CAPÍTULO 2: O Sabor das Consequências
Na manhã seguinte, desci as escadas usando um cachecol preto grosso bem apertado na cabeça para esconder as falhas no meu cabelo.

Passei maquiagem para simular olheiras, o que me deixou com uma aparência completamente abatida e exausta.

Evelyn estava sentada na cozinha comendo sementes de abóbora, como uma rainha em uma casa que não era dela e que certamente não havia pago.

“Você já se demitiu oficialmente desta empresa?”, perguntou ela sem sequer levantar os olhos.

“Sim, pedi demissão assim que saí”, menti, com a voz trêmula e fingindo derrota. “Não vou voltar para o escritório.”

Seus olhos brilhavam com pura ganância predatória.

“Então pegue meu cartão e vá ao mercado agora mesmo.

Quero a melhor carne, ossos frescos para o caldo, frutas da estação e um pote de xarope de agave de primeira qualidade.”

Patrick precisa comer como um rei.

“Claro que vou, mãe. Use o cartão de crédito extra que te dei; você sabe a senha de cor.”

Ela saiu de casa feliz, exibindo uma bolsa de grife que eu também havia comprado para ela na minha última viagem a negócios.

“É claro que vou, mãe. Use o cartão de crédito extra que te dei; você sabe a senha de cor.”

Ela saiu de casa feliz, ostentando uma bolsa de grife que eu também havia comprado para ela na minha última viagem a negócios. Meia hora depois, meu celular, que eu havia escondido, começou a vibrar com notificações constantes e rápidas: transação recusada, transação recusada, transação recusada.

Fechei os olhos e imaginei Evelyn parada em frente ao açougue, o rosto vermelho de vergonha, enquanto toda a vizinhança a observava se esforçar para pagar por um único quilo de carne.

Então Patrick começou a me ligar.

Uma vez. Cinco vezes. Dez vezes. Ignorei todas.

Ele me mandou mensagens desesperadas: “Por que o cartão está sendo recusado?”, “Estou em um restaurante com meu chefe e não tenho dinheiro vivo!”, “Transfira-me dinheiro agora mesmo, você está me fazendo de idiota!”

Às sete da noite, ele irrompeu pela porta da frente, o rosto tomado pela raiva.

Sua camisa cara estava amarrotada, ele suava profusamente e seu orgulho estava claramente ferido.

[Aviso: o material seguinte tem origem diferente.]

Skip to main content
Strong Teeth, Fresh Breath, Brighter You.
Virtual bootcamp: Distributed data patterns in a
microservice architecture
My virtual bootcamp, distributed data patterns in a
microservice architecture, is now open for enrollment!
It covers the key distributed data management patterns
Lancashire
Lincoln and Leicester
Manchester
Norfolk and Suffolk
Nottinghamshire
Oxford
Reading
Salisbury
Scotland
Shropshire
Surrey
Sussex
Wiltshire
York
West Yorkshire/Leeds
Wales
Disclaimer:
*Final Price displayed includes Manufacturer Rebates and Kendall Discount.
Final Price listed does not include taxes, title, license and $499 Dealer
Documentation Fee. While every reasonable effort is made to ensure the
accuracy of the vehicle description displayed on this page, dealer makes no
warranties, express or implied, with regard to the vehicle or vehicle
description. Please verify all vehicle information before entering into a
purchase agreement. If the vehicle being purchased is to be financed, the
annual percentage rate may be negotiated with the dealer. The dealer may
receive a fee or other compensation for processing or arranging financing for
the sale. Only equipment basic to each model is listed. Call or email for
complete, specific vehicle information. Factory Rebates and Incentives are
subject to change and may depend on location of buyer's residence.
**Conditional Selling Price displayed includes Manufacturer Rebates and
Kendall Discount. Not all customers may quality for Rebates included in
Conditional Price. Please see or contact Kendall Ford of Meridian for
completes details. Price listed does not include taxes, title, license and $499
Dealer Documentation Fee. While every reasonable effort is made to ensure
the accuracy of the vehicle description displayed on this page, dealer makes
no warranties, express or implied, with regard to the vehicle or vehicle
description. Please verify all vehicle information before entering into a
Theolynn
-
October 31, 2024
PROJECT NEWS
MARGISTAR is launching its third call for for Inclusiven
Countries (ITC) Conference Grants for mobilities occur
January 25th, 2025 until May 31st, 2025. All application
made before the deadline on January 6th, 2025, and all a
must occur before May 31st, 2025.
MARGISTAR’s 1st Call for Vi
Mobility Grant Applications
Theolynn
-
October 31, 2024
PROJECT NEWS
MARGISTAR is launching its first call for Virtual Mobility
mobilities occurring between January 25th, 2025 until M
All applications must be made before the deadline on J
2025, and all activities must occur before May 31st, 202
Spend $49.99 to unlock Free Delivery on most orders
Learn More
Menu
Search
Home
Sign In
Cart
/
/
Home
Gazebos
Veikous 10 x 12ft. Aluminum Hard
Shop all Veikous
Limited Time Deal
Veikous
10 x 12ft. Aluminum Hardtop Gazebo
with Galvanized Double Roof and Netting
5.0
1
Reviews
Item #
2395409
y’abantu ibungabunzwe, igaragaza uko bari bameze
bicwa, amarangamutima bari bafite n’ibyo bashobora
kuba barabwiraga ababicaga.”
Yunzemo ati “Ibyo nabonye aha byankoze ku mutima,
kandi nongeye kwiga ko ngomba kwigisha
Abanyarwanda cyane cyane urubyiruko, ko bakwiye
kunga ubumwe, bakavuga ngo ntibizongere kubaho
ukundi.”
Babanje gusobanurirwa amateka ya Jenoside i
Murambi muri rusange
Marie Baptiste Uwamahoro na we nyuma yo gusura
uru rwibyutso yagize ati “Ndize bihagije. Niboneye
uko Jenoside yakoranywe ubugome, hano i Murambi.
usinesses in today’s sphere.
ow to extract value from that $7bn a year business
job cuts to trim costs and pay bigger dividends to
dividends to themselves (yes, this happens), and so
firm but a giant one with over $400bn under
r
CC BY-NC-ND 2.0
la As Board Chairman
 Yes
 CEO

“O que exatamente você fez com meus cartões de crédito?”, ele rugiu, andando de um lado para o outro.

“Eu não fiz nada”, respondi, servindo-me calmamente um copo de água fria. “Desde que pedi demissão, o banco congelou todas as nossas contas. Estou sem renda. Você não disse que era o chefe da família e que administrava o dinheiro?”

Evelyn entrou na sala logo atrás dele, carregando uma sacola de compras vazia.

“Você me humilhou na frente de toda a vizinhança no supermercado!”, gritou ela.

“Não, mãe”, respondi, olhando-a nos olhos. “O que te humilhou foi usar um cartão que você não ganhou.”

Patrick bateu com o punho na mesa de madeira com tanta força que os copos tilintaram.

“Não brinque comigo, Samantha.”

“Eu não brinco. A partir de hoje, esta casa será paga inteiramente com o seu salário.”

O silêncio que se seguiu me pareceu absolutamente belo.

Patrick ganhava o suficiente para se gabar, mas certamente não o suficiente para manter o estilo de vida luxuoso que eu vinha subsidiando há anos.

Os dias seguintes foram uma lição dura, porém necessária, para nós dois.

As contas de luz, água, internet e manutenção mensal chegaram pelo correio.

Prendi todas na porta da geladeira.

Evelyn, que sempre insistia em manter o ar-condicionado ligado no máximo, ficou horrorizada quando a companhia elétrica finalmente cortou a energia.